Locals taking part in stock show


— They think they are being sneaky, but it's hard to get anything past a longtime Routt County rancher like Pete Wille.

He sees it almost every January when he travels to Denver to take part in the National Western Stock Show, and it always leaves him with a smile.

"It isn't worth much to us, but they think they really got something," Pete said of children who pocket the extra clumps of wool that fall to the floor after his sheep have been trimmed.

The small children who visit the Denver Coliseum as part of their school classes will reach down and pick up the loose tufts of wool when they think nobody is watching them.

"The kids are all strung together in groups of 12 or 15, so that they will not lose any of them," Pete said. "They've never been around livestock before and they ask some of the funniest questions. Well, they seem funny to us, but they just don't know."

Pete often takes a few minutes to talk to the groups while he prepares his ewes and rams for the show.

"It takes us about five or six hours just to get one sheep ready to show," said Pete's son Rod. "It's a lot of work, but it's also a lot of fun."

Pete has always viewed the stock show as an opportunity to share a little bit of what he knows with a group of people who will grow up far away from the rural world he loves.

Pete and his family have been attending the National Western Stock Show for the past 15 years. These days, he attends the shows with his wife, Rod and Rod's family.

This year, Rod's stepdaughter, Taylore Wille, will show the sheep in some of the junior divisions.

But while Pete is looking to expand the minds of young city dwellers, Rod says he takes a more competitive approach to attending the stock show. "I like to see our sheep do well," Rod said. "It's a nice reward after looking after them for the entire year."

Traditionally, the Wille sheep have always done well. The ranch has produced a number of grand and reserve champions over the years. Two years ago, the Wille ranch produced the champion flock.

Pete's other boys, Richard and Darwin, normally stay at home to care for the family ranch.

The National Western Stock Show opened today with several quarterhorse competitions. It will continue until Jan. 26, when it closes with the profile stock dog trials. The Willes will be in Denver Jan. 23-26.

In those few days, Pete hopes his animals will place well and he will pass on a little of the ranching knowledge he has spent a lifetime collecting.

"For me, the whole thing is an educational program," Pete said. "It's a chance to educate some of those city people about where their food, and in our case clothing, comes from."

The longtime Routt County rancher said he plans to spend several days at the show and he is already prepared to answer the predictable questions ranging from "Does that hurt the sheep?" to "What kind of fur is that?"

Wille promises not to laugh (although he might crack a smile and then chuckle a bit to himself) and said he will try to answer all the questions the young minds can come up with -- and hopefully set them straight on the whole fur thing.

He is also hoping that the six or so sheep he takes will do well in the shows; however, for Pete, winning is not the main reason he goes to the stock show.

"We try not to take it too seriously," he said. "It's like I told the kids at the (Routt County) fair: The blue ribbon is just one man's opinion.

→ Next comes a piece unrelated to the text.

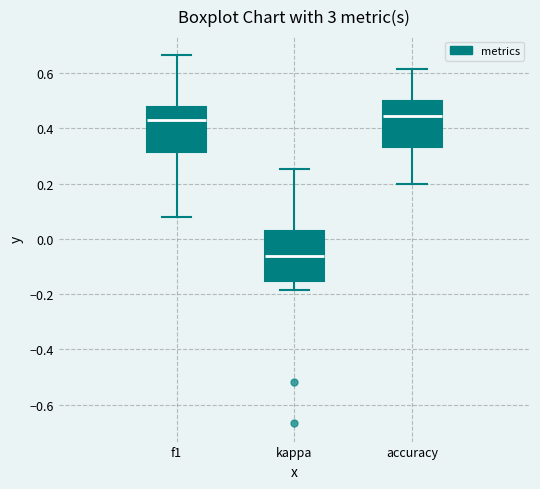

Where is the upper edge of the box for kappa on the y-axis? The values are not printed on the chart, so give them approximately, as read against the axis.

0.02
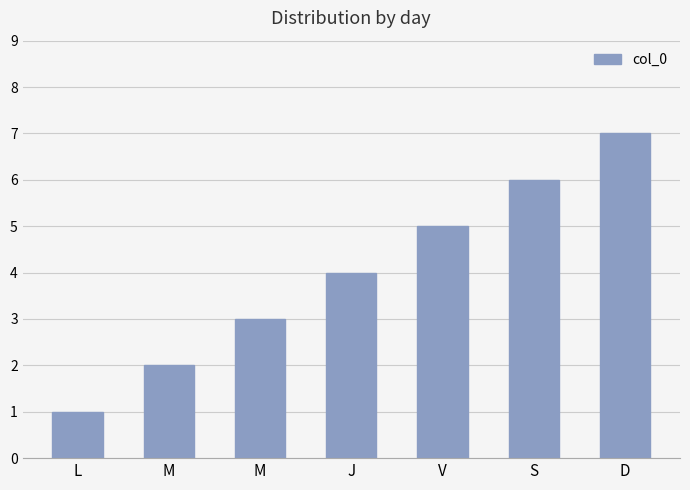

Rank the categories by value from highest to lowest.

D, S, V, J, M, M, L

This sheep might not win today, but if you load it up and take it 50 miles down the road, it might just win the blue ribbon tomorrow."

Wille is just one of several Routt County residents who will be at the stock show this year. Other stock show veterans, including Barry Castagnasso (who raises Clydesdales) and Sandra McRoy and her father John (who expect to show six horses) will also be at the stock show in the next few weeks.